Abstract:Mobile traffic forecasting allows operators to anticipate network dynamics and performance in advance, offering substantial potential for enhancing service quality and improving user experience. However, existing models are often task-oriented and are trained with tailored data, which limits their effectiveness in diverse mobile network tasks of Base Station (BS) deployment, resource allocation, energy optimization, etc. and hinders generalization across different urban environments. Foundation models have made remarkable strides across various domains of NLP and CV due to their multi-tasking adaption and zero/few-shot learning capabilities.
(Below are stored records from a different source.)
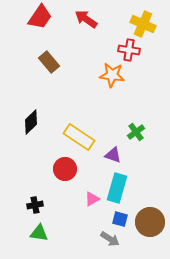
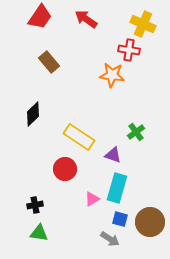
black diamond: moved 2 px right, 8 px up
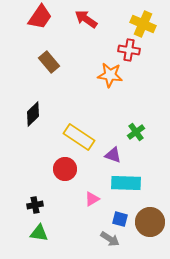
orange star: moved 2 px left
cyan rectangle: moved 9 px right, 5 px up; rotated 76 degrees clockwise
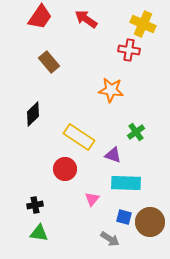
orange star: moved 1 px right, 15 px down
pink triangle: rotated 21 degrees counterclockwise
blue square: moved 4 px right, 2 px up
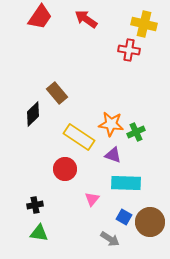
yellow cross: moved 1 px right; rotated 10 degrees counterclockwise
brown rectangle: moved 8 px right, 31 px down
orange star: moved 34 px down
green cross: rotated 12 degrees clockwise
blue square: rotated 14 degrees clockwise
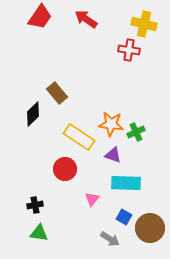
brown circle: moved 6 px down
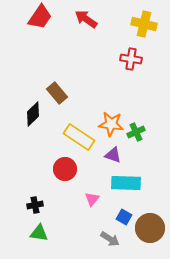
red cross: moved 2 px right, 9 px down
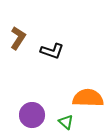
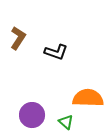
black L-shape: moved 4 px right, 1 px down
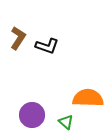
black L-shape: moved 9 px left, 6 px up
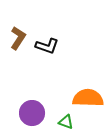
purple circle: moved 2 px up
green triangle: rotated 21 degrees counterclockwise
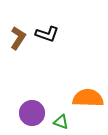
black L-shape: moved 12 px up
green triangle: moved 5 px left
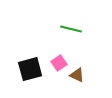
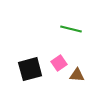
brown triangle: rotated 21 degrees counterclockwise
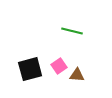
green line: moved 1 px right, 2 px down
pink square: moved 3 px down
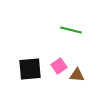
green line: moved 1 px left, 1 px up
black square: rotated 10 degrees clockwise
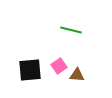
black square: moved 1 px down
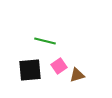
green line: moved 26 px left, 11 px down
brown triangle: rotated 21 degrees counterclockwise
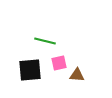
pink square: moved 3 px up; rotated 21 degrees clockwise
brown triangle: rotated 21 degrees clockwise
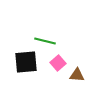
pink square: moved 1 px left; rotated 28 degrees counterclockwise
black square: moved 4 px left, 8 px up
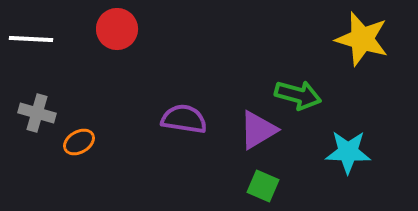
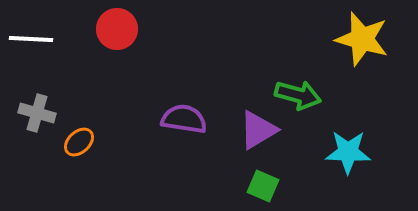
orange ellipse: rotated 12 degrees counterclockwise
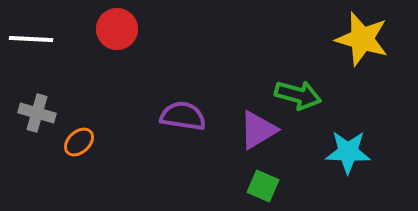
purple semicircle: moved 1 px left, 3 px up
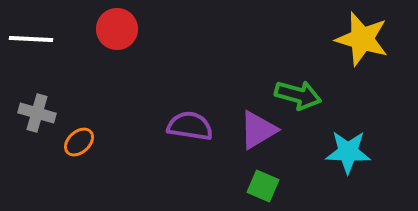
purple semicircle: moved 7 px right, 10 px down
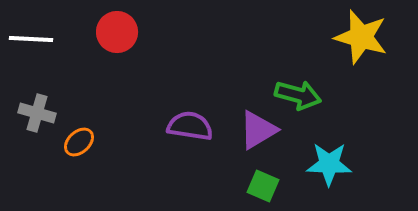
red circle: moved 3 px down
yellow star: moved 1 px left, 2 px up
cyan star: moved 19 px left, 12 px down
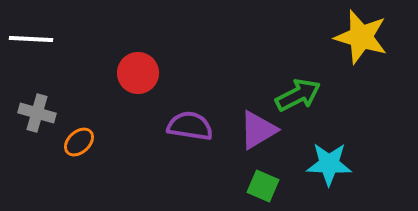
red circle: moved 21 px right, 41 px down
green arrow: rotated 42 degrees counterclockwise
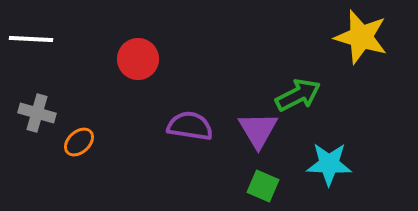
red circle: moved 14 px up
purple triangle: rotated 30 degrees counterclockwise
In this paper, we propose an innovative Foundation model for Mo}bile traffic forecasting (FoMo), aiming to handle diverse forecasting tasks of short/long-term predictions and distribution generation across multiple cities to support network planning and optimization. FoMo combines diffusion models and transformers, where various spatio-temporal masks are proposed to enable FoMo to learn intrinsic features of different tasks, and a contrastive learning strategy is developed to capture the correlations between mobile traffic and urban contexts, thereby improving its transfer learning capability. Extensive experiments on 9 real-world datasets demonstrate that FoMo outperforms current models concerning diverse forecasting tasks and zero/few-shot learning, showcasing a strong universality. We further deploy the FoMo on the JiuTian optimization platform of China Mobile, where we use the predicted mobile data to formulate network planning and optimization applications, including BS deployment, resource block scheduling, and BS sleep control.